48. Revise the heading of part 786 to read as set forth above.
49. Add subpart G consisting of Sec. 786.300 to read as follows:
Subpart G--Youth Opportunity Wage
Sec. 786.300 Application of the youth opportunity wage.
Section 6(g) of the Fair Labor Standards Act allows any employer to
pay any employee who has not attained the age of 20 years a wage of not
less than $4.25 an hour during the first 90 consecutive calendar days
after such employee is initially employed by such employer. For the
purposes of hiring workers at this wage, no employer may take any
action to displace employees, including partial displacements such as
reducing hours, wages, or employment benefits.
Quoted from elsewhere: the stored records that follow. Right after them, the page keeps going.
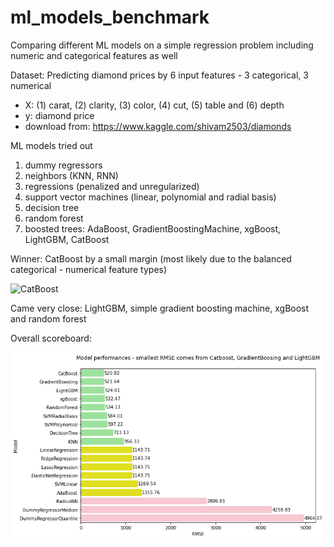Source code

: # ml_models_benchmark
Comparing different ML models on a simple regression problem including numeric and categorical features as well

Dataset: Predicting diamond prices by 6 input features - 3 categorical, 3 numerical
  - X: (1) carat, (2) clarity, (3) color, (4) cut, (5) table and (6) depth
  - y: diamond price
  - download from: https://www.kaggle.com/shivam2503/diamonds
  
ML models tried out
  1. dummy regressors
  2. neighbors (KNN, RNN)
  3. regressions (penalized and unregularized)
  4. support vector machines (linear, polynomial and radial basis)
  5. decision tree
  6. random forest
  7. boosted trees: AdaBoost, GradientBoostingMachine, xgBoost, LightGBM, CatBoost

Winner: CatBoost by a small margin (most likely due to the balanced categorical - numerical feature types)

![CatBoost](https://camo.githubusercontent.com/978ad57e1fba31f89403bdc139b9dbaffe70d32e88e31e4017897d902955dcad/687474703a2f2f73746f726167652e6d64732e79616e6465782e6e65742f6765742d646576746f6f6c732d6f70656e736f757263652f3235303835342f636174626f6f73742d6c6f676f2e706e67)

Came very close: LightGBM, simple gradient boosting machine, xgBoost and random forest

Overall scoreboard:

![ScoreBoard](https://github.com/kristofrabay/ml_models_benchmark/blob/main/notebooks/scoreboard.png)

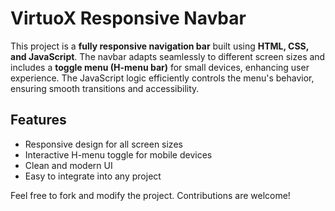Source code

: # VirtuoX Responsive Navbar

This project is a **fully responsive navigation bar** built using **HTML, CSS, and JavaScript**. The navbar adapts seamlessly to different screen sizes and includes a **toggle menu (H-menu bar)** for small devices, enhancing user experience. The JavaScript logic efficiently controls the menu's behavior, ensuring smooth transitions and accessibility.

## Features
- Responsive design for all screen sizes
- Interactive H-menu toggle for mobile devices
- Clean and modern UI
- Easy to integrate into any project

Feel free to fork and modify the project. Contributions are welcome!

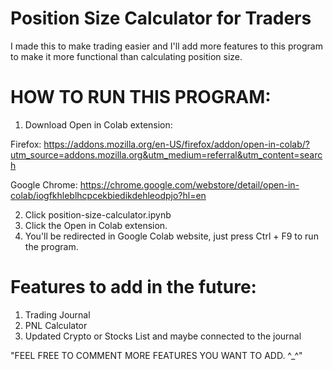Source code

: # Position Size Calculator for Traders

I made this to make trading easier and I'll add more features to this program to make it more functional than calculating position size.

# HOW TO RUN THIS PROGRAM:
1. Download Open in Colab extension:

Firefox: https://addons.mozilla.org/en-US/firefox/addon/open-in-colab/?utm_source=addons.mozilla.org&utm_medium=referral&utm_content=search

Google Chrome: https://chrome.google.com/webstore/detail/open-in-colab/iogfkhleblhcpcekbiedikdehleodpjo?hl=en

2. Click position-size-calculator.ipynb
3. Click the Open in Colab extension.
4. You'll be redirected in Google Colab website, just press Ctrl + F9 to run the program.

# Features to add in the future:
1. Trading Journal
2. PNL Calculator
3. Updated Crypto or Stocks List and maybe connected to the journal

"FEEL FREE TO COMMENT MORE FEATURES YOU WANT TO ADD. ^_^"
Any employer that
violates these provisions is considered to have violated section
15(a)(3) of the Act.
50. Add subpart H consisting of Sec. 786.350 to read as follows:
Subpart H--Volunteers at Private Non-Profit Food Banks
Sec. 786.350 Exclusion from definition of ``employee'' of volunteers
at private non-profit food banks.
Section 3(e)(5) of the Fair Labor Standards Act excludes from the
definition of the term ``employee'' individuals who volunteer their
services solely for humanitarian purposes at private non-profit food
banks and who receive groceries from the food banks.
[[Page 43673]]
PART 790--GENERAL STATEMENT AS TO THE EFFECT OF THE PORTAL-TO-
PORTAL ACT OF 1947 ON THE FAIR LABOR STANDARDS ACT OF 1938
51. The authority citation for part 790 is revised to read as
follows:
Authority: 52 Stat. 1060, as amended; 100 Stat. 1755; 29 U.S.C.
201-219; 29 U.S.C. 254.
52. Amend Sec. 790.3 by adding a sentence at the end of paragraph
(a)(2) to read as follows:
Sec. 790.3 Provisions of the statute.
* * * * *
(a) * * *
(2) * * * For purposes of this subsection, the use of an employer's
vehicle for travel by an employee and activities performed by an
employee which are incidental to the use of such vehicle for commuting
shall not be considered part of the employee's principal activities if
the use of such vehicle for travel is within the normal commuting area
for the employer's business or establishment and the use of the
employer's vehicle is subject to an agreement on the part of the
employer and the employee or representative of such employee.